Somewhere along the way, something changed. I don’t know exactly why or how it happened. You’d have to ask Drew for the details, which I’m sure are many. But slowly over the years, something gradually changed.

More time passed. It was an average day of housework until my phone rang. I picked up, “Hey, honey. How’s work going? I was just thinking about you.”

Drew spoke slowly and quietly, “Blaire, do you realize you’re bisexual?”

I awkwardly agreed, “Yes. I know I’m bisexual.”

He continued, “Yes, but YOU are bisexual.”

I laughed. It was as if every conversation we had over the last decade merged into a single moment of clarity for him. I didn’t know how to respond. I had been bisexual our entire marriage, but hearing him accept the label somehow made it real.

Smiling, I said the only thing I could say, “I know I’m bisexual. What took you so long?”

Drew answered with such sincerity, “I couldn’t . . . I didn’t . . . I’m sorry. You’re a beautiful, wonderful, bisexual woman, and there’s nothing wrong with you. I love you.”

I smiled and replied, “I’ve waited a long time to hear you say that.”

He continued with remorse in his tone, “Why did you stay married to me? All the things I’ve said to you. After all these years, why?”

I paused, holding back the tears, “Loving you seemed more important than agreeing with you.”

The memories faded as I stood next to Drew watching him put on his purple tie for church. I didn’t need to pinch myself. The moment was real. I commented, “ It’s still weird to hear you say things like that.”

He replied, “Say things like what?”

I continued, “Your support for the queer community. I didn’t think I would ever hear these things from you, but here you are with your purple tie and rainbow button.”
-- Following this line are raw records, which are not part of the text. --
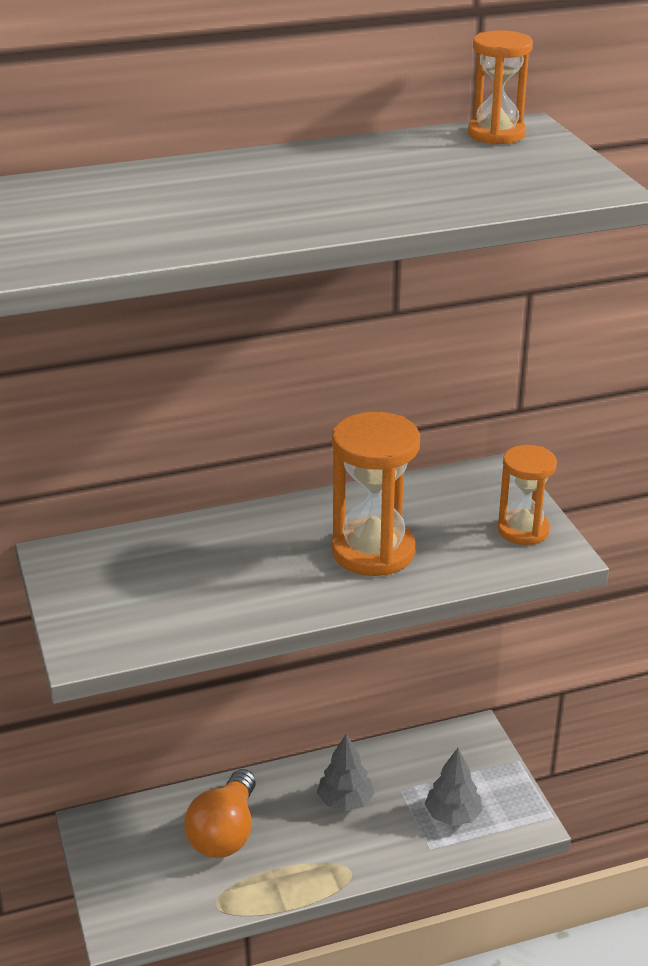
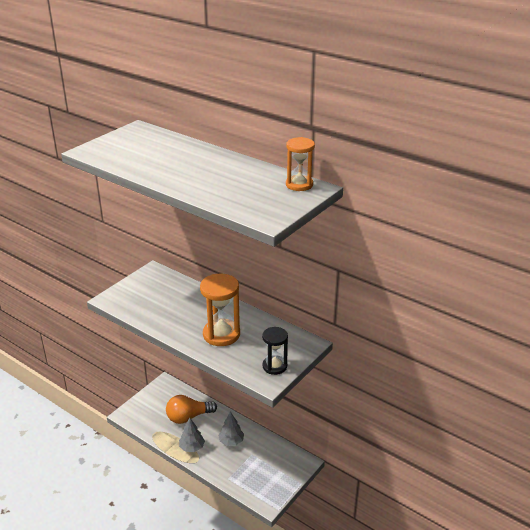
camera: 55 degrees right, 0 degrees up
grey tree [425,748,483,826] -> grey tree moved to [179,418,205,452]
orange hourglass [497,445,557,545] -> black hourglass [262,327,288,375]

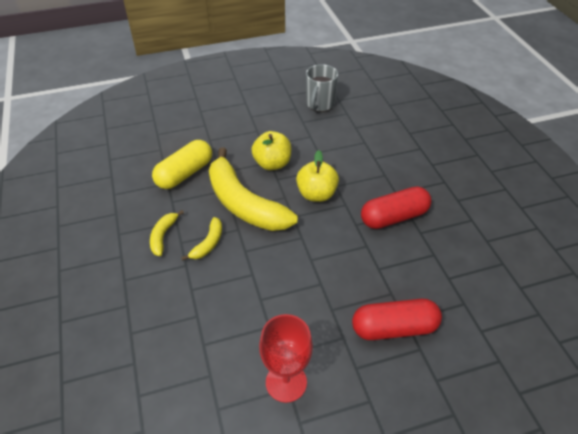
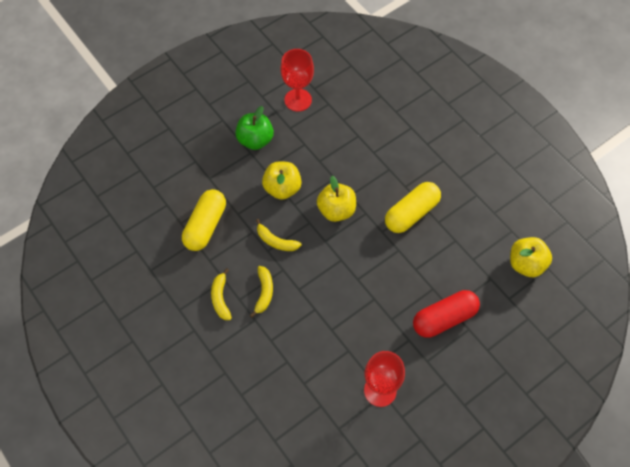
camera: 20 degrees left, 15 degrees up
yellow banana [209,148,298,231] -> yellow banana [256,219,302,251], size x0.44
grey mug [306,64,338,112] -> red goblet [281,49,314,112]
red capsule [361,187,432,229] -> yellow capsule [385,182,441,233]
none -> green apple [235,106,274,150]
none -> yellow apple [510,237,552,277]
He smiled, “Thanks for waiting for me.”

Hearts change. People change. Beliefs change. Change is sometimes subtle, laborious or slow, but part of enabling change means loving people enough to let it happen on their terms. Sometimes you love them enough to stay. Sometimes you love them enough to let them go. Sometimes you love them enough to listen instead of speak. Sometimes you love them enough you put their desires before your own. Sometimes you love them so much it hurts. Your love doesn’t guarantee the people you love will change in the ways you want them to, but I do believe love is the only way forward.

 

 

Blaire Ostler is a leading voice at the intersection of Mormonism, feminism, and transhumanism. She is CEO of the Mormon Transhumanist Association, the world’s largest advocacy network for the ethical use of technology and religion to expand human abilities. She is currently pursuing a second degree in philosophy with an emphasis in gender studies. Blaire and husband Drew reside in Utah with their three children.